Note that where it says “users” you should substitute the name of the group your account belongs to. (In Fedora, that might actually be the same name as your username, since it likes to create a group just for you.)

It took me about an hour to track this down, since initial searches sent me looking in the wrong direction. I’m hoping this blog post will save someone else a little time and frustration.

Update (June 2008)

I’ve run into a different problem with Fedora 9. In this case, I’m running digiKam under the GNOME desktop. GNOME can mount the camera now, so it auto-mounts and pops up a filesystem window. But when I try to access the camera in digiKam, I get the same error message about not being able to connect.

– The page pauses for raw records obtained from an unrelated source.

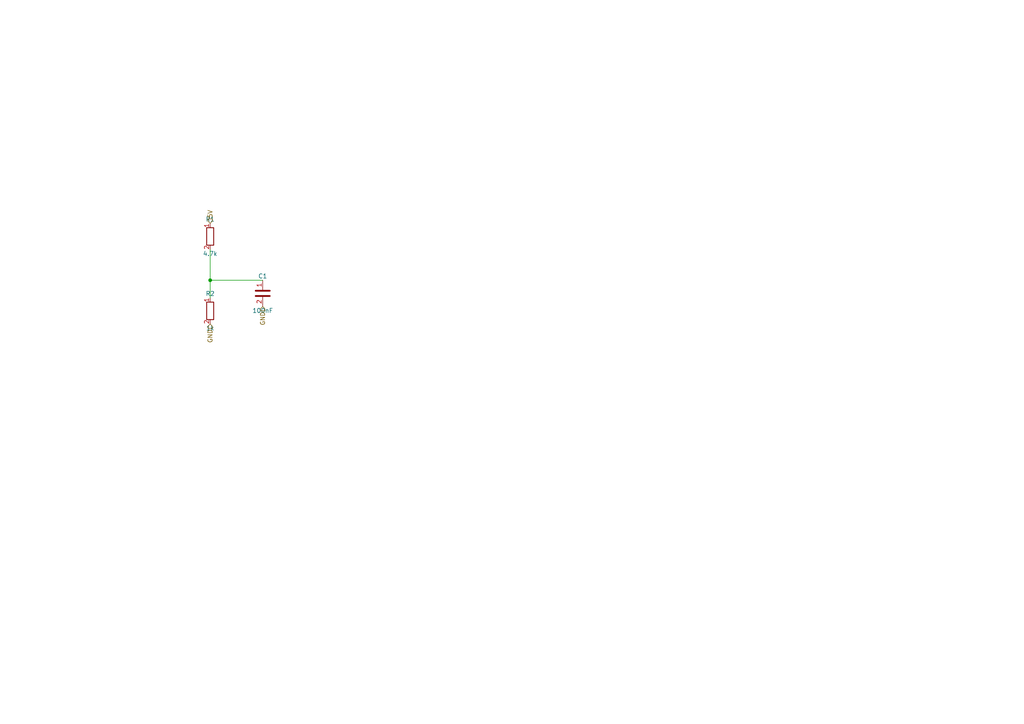
<source format=kicad_sch>
(kicad_sch
	(version 20250114)
	(generator "eeschema")
	(generator_version 9.0)
	(uuid bf422d3c-ed0d-44bd-9289-e11a2540ea7d)
	(paper A4)
	
	(title_block
		(title resistor_divider)
		(date 2025-07-26)
		(company Circuit-Synth)
	)
	(symbol
		(lib_id Device:R)
		(at 60.96 90.17 0)
		(in_bom yes)
		(on_board yes)
		(dnp no)
		(uuid 39a44672-40d2-4623-9859-2afae299f9d1)
		(property
			"Reference"
			"R2"
			(at 60.96 85.17 0)
			(effects
				(font
					(size 1.27 1.27)
				)
			)
		)
		(property
			"Value"
			"1k"
			(at 60.96 95.17 0)
			(effects
				(font
					(size 1.27 1.27)
				)
			)
		)
		(property
			"Footprint"
			"Resistor_SMD:R_0603_1608Metric"
			(at 60.96 100.17 0)
			(effects
				(font
					(size 1.27 1.27)
				)
				(hide yes)
			)
		)
		(instances
			(project
				"090c2e97-1b39-4ce2-a8e2-7c82eb1d5b33"
				(path
					"/090c2e97-1b39-4ce2-a8e2-7c82eb1d5b33/9dc51fe2-5b74-4dc5-925d-ec0371140177"
					(reference R2)
					(unit 1)
				)
			)
		)
	)
	(symbol
		(lib_id Device:C)
		(at 76.2 85.09 0)
		(in_bom yes)
		(on_board yes)
		(dnp no)
		(uuid 4887b2df-8b1c-4df8-8b61-3b4fd408dc28)
		(property
			"Reference"
			"C1"
			(at 76.2 80.09 0)
			(effects
				(font
					(size 1.27 1.27)
				)
			)
		)
		(property
			"Value"
			"100nF"
			(at 76.2 90.09 0)
			(effects
				(font
					(size 1.27 1.27)
				)
			)
		)
		(property
			"Footprint"
			"Capacitor_SMD:C_0603_1608Metric"
			(at 76.2 95.09 0)
			(effects
				(font
					(size 1.27 1.27)
				)
				(hide yes)
			)
		)
		(instances
			(project
				"090c2e97-1b39-4ce2-a8e2-7c82eb1d5b33"
				(path
					"/090c2e97-1b39-4ce2-a8e2-7c82eb1d5b33/9dc51fe2-5b74-4dc5-925d-ec0371140177"
					(reference C1)
					(unit 1)
				)
			)
		)
	)
	(symbol
		(lib_id Device:R)
		(at 60.96 68.58 0)
		(in_bom yes)
		(on_board yes)
		(dnp no)
		(uuid a865e6f0-32dd-4f58-8003-0c76cafd826b)
		(property
			"Reference"
			"R1"
			(at 60.96 63.58 0)
			(effects
				(font
					(size 1.27 1.27)
				)
			)
		)
		(property
			"Value"
			"4.7k"
			(at 60.96 73.58 0)
			(effects
				(font
					(size 1.27 1.27)
				)
			)
		)
		(property
			"Footprint"
			"Resistor_SMD:R_0603_1608Metric"
			(at 60.96 78.58 0)
			(effects
				(font
					(size 1.27 1.27)
				)
				(hide yes)
			)
		)
		(instances
			(project
				"090c2e97-1b39-4ce2-a8e2-7c82eb1d5b33"
				(path
					"/090c2e97-1b39-4ce2-a8e2-7c82eb1d5b33/9dc51fe2-5b74-4dc5-925d-ec0371140177"
					(reference R1)
					(unit 1)
				)
			)
		)
	)
	(wire
		(pts
			(xy 60.96 81.28)
			(xy 60.96 72.39)
		)
		(stroke
			(width 0)
			(type default)
		)
		(uuid 08a00610-d79c-479d-905a-eb7e130dcafa)
	)
	(wire
		(pts
			(xy 76.2 81.28)
			(xy 60.96 81.28)
		)
		(stroke
			(width 0)
			(type default)
		)
		(uuid 4872689d-b3d4-4c24-8042-c67e0596246e)
	)
	(wire
		(pts
			(xy 60.96 81.28)
			(xy 60.96 86.36)
		)
		(stroke
			(width 0)
			(type default)
		)
		(uuid 6c6d517f-1487-4f2a-a63f-81b20e6f390c)
	)
	(hierarchical_label
		5V
		(shape input)
		(at 60.96 64.77 90)
		(effects
			(font
				(size 1.27 1.27)
			)
			(justify left)
		)
		(uuid 0e08ecda-1ed7-4cd0-96ba-51a98f03cdd5)
	)
	(hierarchical_label
		GND
		(shape input)
		(at 60.96 93.98 270)
		(effects
			(font
				(size 1.27 1.27)
			)
			(justify right)
		)
		(uuid 4770f8f6-801d-4ecf-bd06-e5b357f16f9e)
	)
	(hierarchical_label
		GND
		(shape input)
		(at 76.2 88.9 270)
		(effects
			(font
				(size 1.27 1.27)
			)
			(justify right)
		)
		(uuid 8d6baa88-cb7b-49f8-a9c3-b344579ca314)
	)
	(junction
		(at 60.96 81.28)
		(diameter 0)
		(uuid ed630dd3-1ded-4493-a1b8-080e9e5e0bb4)
	)
	(sheet_instances
		(path
			"/"
			(page "1")
		)
	)
	(embedded_fonts no)
)
</source>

It turns out this one’s just a conflict: either the virtual filesystem or digiKam can access the camera, but not both at once. I just right-clicked on the icon on the desktop, unmounted it, and was able to connect in digiKam.

12 thoughts on “When digiKam Failed to Connect

  1. Thank you so much for your help! I panicked when my digiKam software stopped working after I reinstalled Fedora. Being a Linux newb I would have never figured out how to fix it, but with your instructions digiKam works fine!

  2. Thanks for the information!

    It fixed the problem after my camera stopped working with a recommended kernel upgrade to FC7.

    This also happened about 1 month earlier again with a kernel upgrade, however I was able to fix it on this occasion by updating the 50-udev.rules file (changing mode 0644 to 0666 for the usb device)

    see http://www.fedoraforum.org/forum/printthread.php?t=170607 for further details

    Great to see that the Linux community spirit is alive and well.

    The rest of us certainly appreciate it!! :o)

  3. Thanks a lot, it helped me by pointing to the correct location of the problem.

    I solved the problem in a different way, as Debian has a group plugdev and gives this group rwx-permission in the ruleset. So I simply added the allowed users to the plugdev group and won’t have problems with the rules-file at the next updates.

    BTW: It is fine, that you have included the error message in the post. In this way it could be googled. πŸ˜‰

  4. Thanks a lot.
    Saved me some time…

    But things like :

    “/usr/lib/libgphoto2/print-camera-list udev-rules-0.98 group users mode 0660 > /etc/udev/rules.d/90-libgphoto2.rules

    …shouldn’t be necessary to get things working.

    And even if so…..IT SHOULD BE MENTIONED IN THE ERROR MESSAGE !

    ( sorry for the caps….)

    But now things work.
    Thanks again.

  5. Hi,

    great work with this article.
    Did you notify the developers so they can incorporate it as a general fix?

    Kind regards.

  6. Nice informative post. On my system (libgphoto2-2.4.0-25.2, opensuse 10.3, KDE 4.3), the print-camera-list syntax did not work, I had to use
    print-camera-list udev-rules version 0.98 group users …
    Oh, and what was ultimately the cause for the connection failure in my particular case was a leftover Konqueror/KDE3 trying to automount the camera.

  7. “It turns out this one’s just a conflict: either the virtual filesystem or digiKam can access the camera, but not both at once. I just right-clicked on the icon on the desktop, unmounted it, and was able to connect in digiKam.”

    Thanks a lot for this… that’s all I needed to know to make digikam talk to my Canon 450D. Much appreciated!